▶ **Direction**
Return each line of the entries below that contains the word "developed". Case counts.

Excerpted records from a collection
########################################

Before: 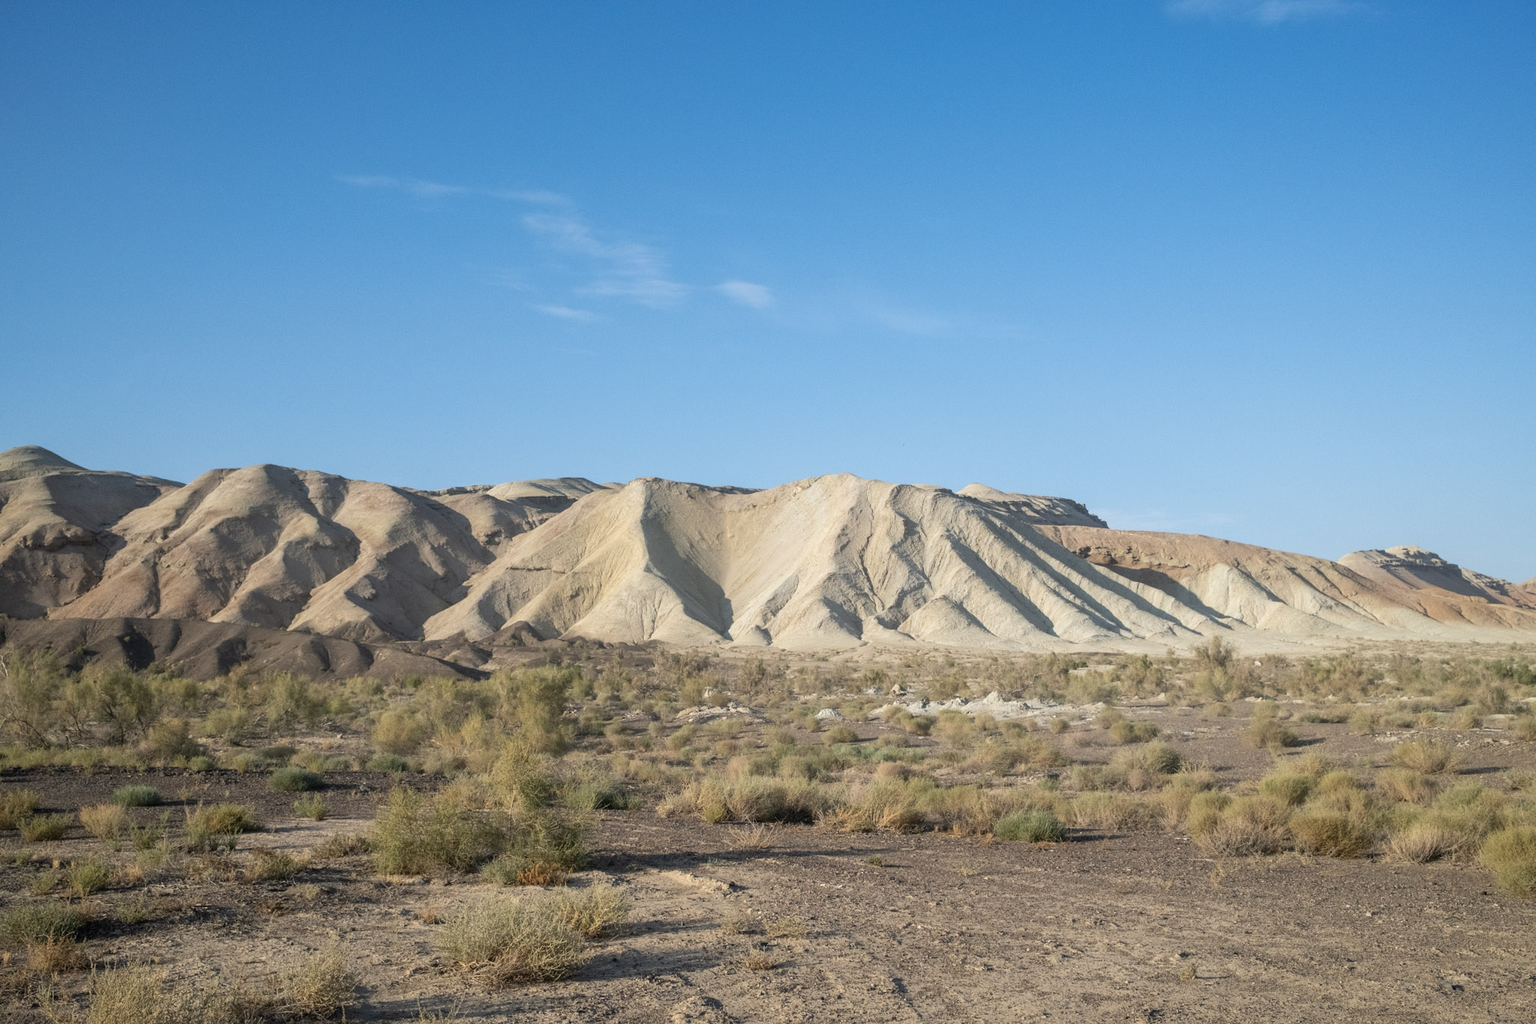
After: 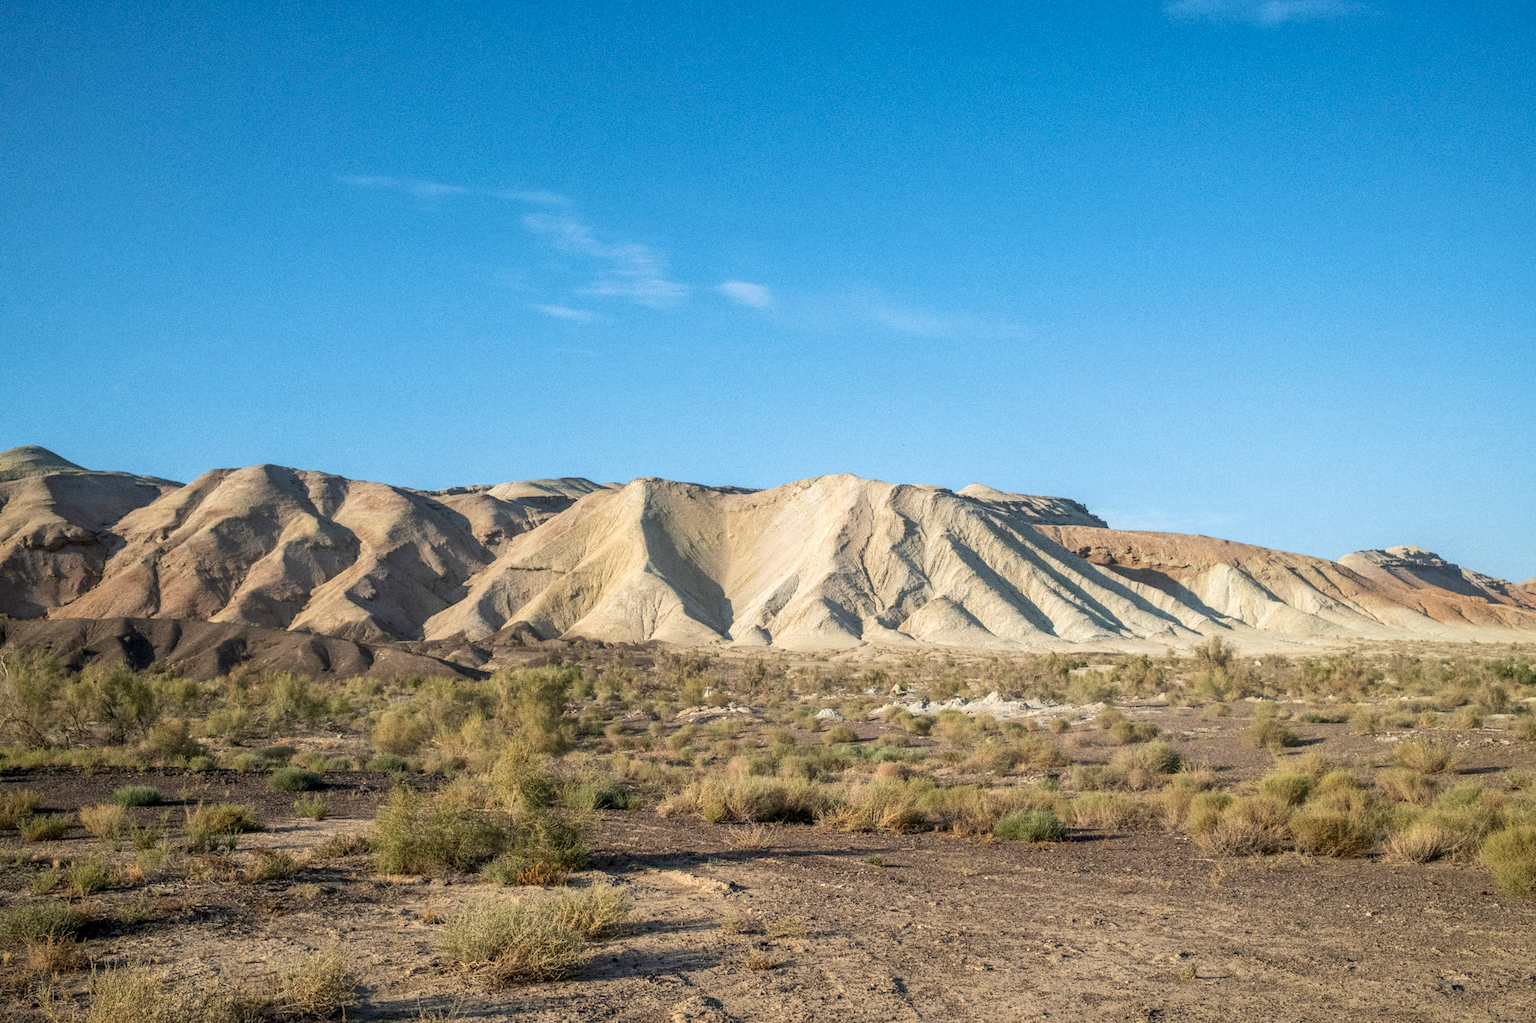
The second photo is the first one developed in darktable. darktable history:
velvia: on, module defaults
local contrast: highlights 35%, detail 135%
grain: coarseness 0.09 ISO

########################################

▶ **Complete output**
The second photo is the first one developed in darktable. darktable history:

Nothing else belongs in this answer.